Thank you so much for answering me in such an extensive and detailed manner.
As you can understand, I've got to get in the deep of your point, and I can't answer right now. It might take a bit of time before I answer back , but after all we're not catching a train here ( only a sub... ) :p . So, take your time too.
In the meantime, I stumbled on this recently :
http://www.hnsa.org/doc/tdc/index.htm ( for our matter see Section 1 )
The printing of the formulas is pretty bad though !
http://www.mathdaily.com/lessons/Trigonometric_function
http://www.math.com/homeworkhelp/Trigonometry.html
http://www.angelfire.com/nt/navtrig/index.html
http://home.alltel.net/okrebs/index9.html ( You probably know all that already... I have a few more sites if you need)
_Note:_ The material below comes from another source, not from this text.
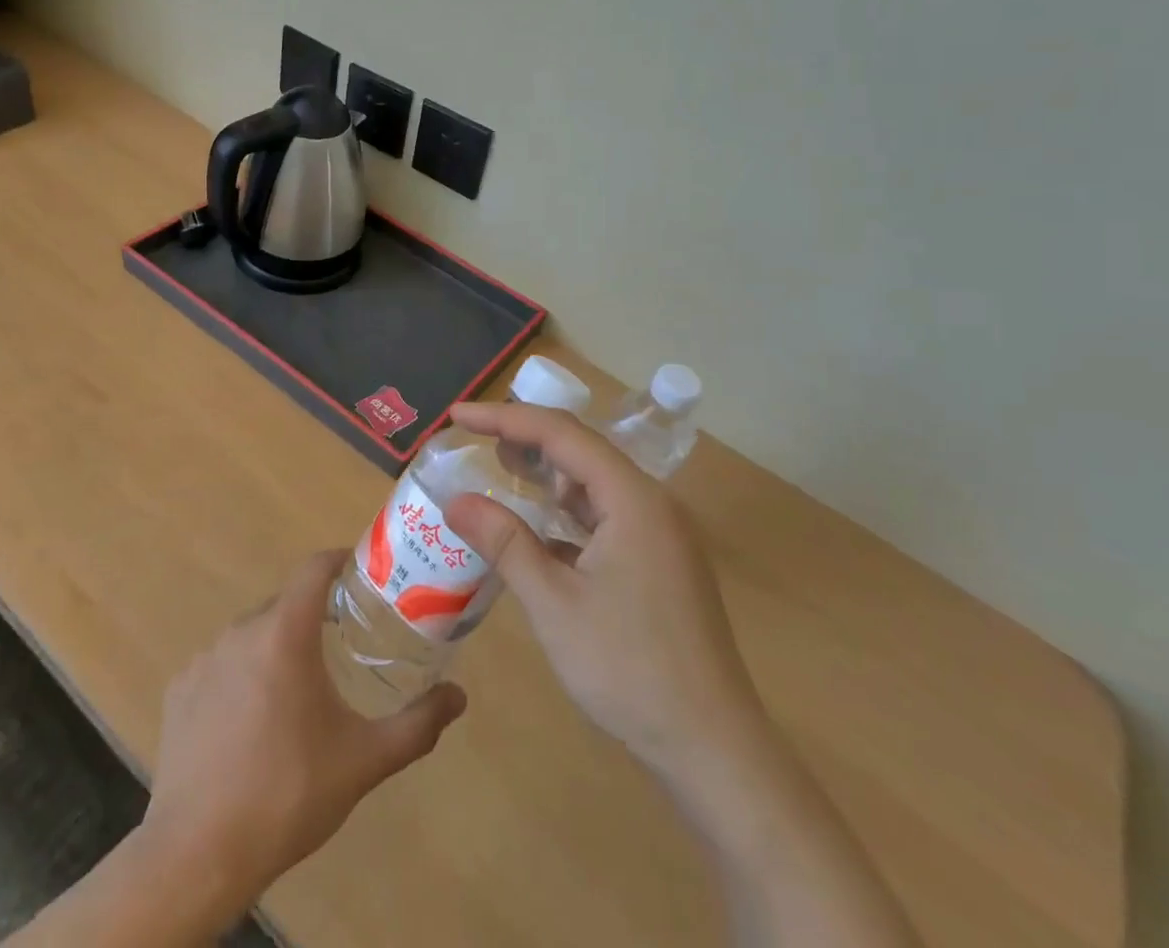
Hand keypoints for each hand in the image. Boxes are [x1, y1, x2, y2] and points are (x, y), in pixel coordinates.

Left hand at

After having gathered 2.39 Gb ( in 2172 files and 391 folders ) of internet sites, pdf's, and other docs, I'm feeling for toughening my realism one or two notches up... All my docs and sites are availiable to you, if you're looking for anything, buzz me. I'm not saying I have every docs and net sites on record, but I'm skimming the forum methodically...
Thanks for all again.
JMV

[JMV]

Pisces,

Just saw a few videos on Fermat.... I have enough with what I have there for a while, "Heaven can wait" as they say.
Are you a mathematician yourself ? You seem incredibly fluent with all that. JMV

[Pisces]

Quote:

Originally Posted by JMV

Pisces,

....
Are you a mathematician yourself ? You seem incredibly fluent with all that.

Nah, just payed more than good attention in math- and physics-class. Classical-nerd-syndrome. And that was just medium level education. Slowly worked myself upto aeronautical engineering college level. But I wouldn't stand a chance at the university level. Too many goofups and rash reasoning. That doesn't withhold my curiousity from sniffing at 'complex math' (little bit of pun intended ) though.